Key pillars of transformation
Phillips and Schultz said that the key pillars of Esri’s approach are: cloud agility, content reusability, AI-powered content velocity and data driven personalisation.
The cloud agility approach should be fairly obvious, with the focus being on scalability and availability. Content rest ability is about Esri becoming more efficient when utilising its content, which also ties into plans to use AI to make content more efficient. It is also hoped that the use of AI could also help create a better web experience.
On the use of AI for automating tasks such as tagging and image resizing, Schultz said:
So we reduce the number of images and renditions created by leveraging features like smart crop, which is optimising our digital asset management, then speeding up our content creation process.
You increase site performance. I was sceptical when they told me the numbers, but JPEGs were reduced by 50%, image file sizes were reduced by 70% - that’s a huge win on site performance. On smart tagging we’ve optimised our content searching and site tagging with the AI capabilities, which is a big win on the web experience.
But it’s the data driven personalisation and creating personalised experiences at scale across the web experience that’s particularly of interest to Esri - where it has seen some strong results already. Schultz added:
We can now personalise based on personas - company, geography, product ownership, with the list going on by demographic data. By leveraging Adobe Target, users can see content that’s relevant to them.
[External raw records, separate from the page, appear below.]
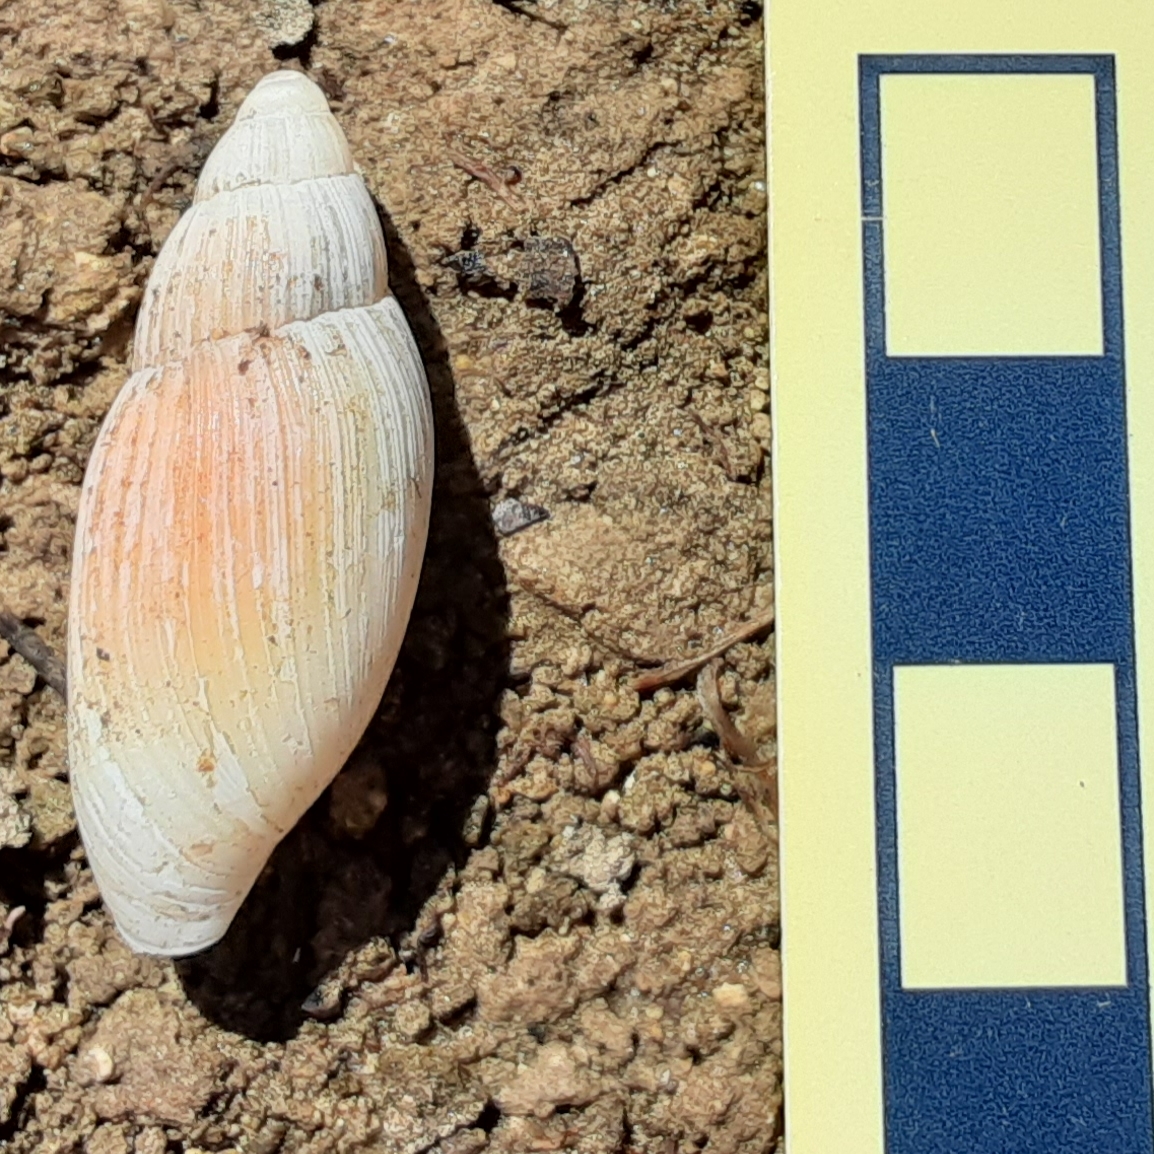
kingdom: Animalia
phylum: Mollusca
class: Gastropoda
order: Stylommatophora
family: Spiraxidae
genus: Euglandina
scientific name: Euglandina rosea
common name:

Landing pages are consistent with content consumed prior to visiting the website, which is increasing the likelihood of converting.
So, for example, you could have a supply chain landing page and the imagery on that page is personalised for specific audience segments, in this case a C-level, a manager, an engineer and an analyst. Three different audiences we are going after and of course the imagery and content we are displaying is relevant to those audiences.
Esri has seen the form conversion rate for visitors to personalised pages up 25% on non-personalised pages. Year on year it has also seen nearly a 60% increase in unique visitors and a 30% year on year increase in form submissions.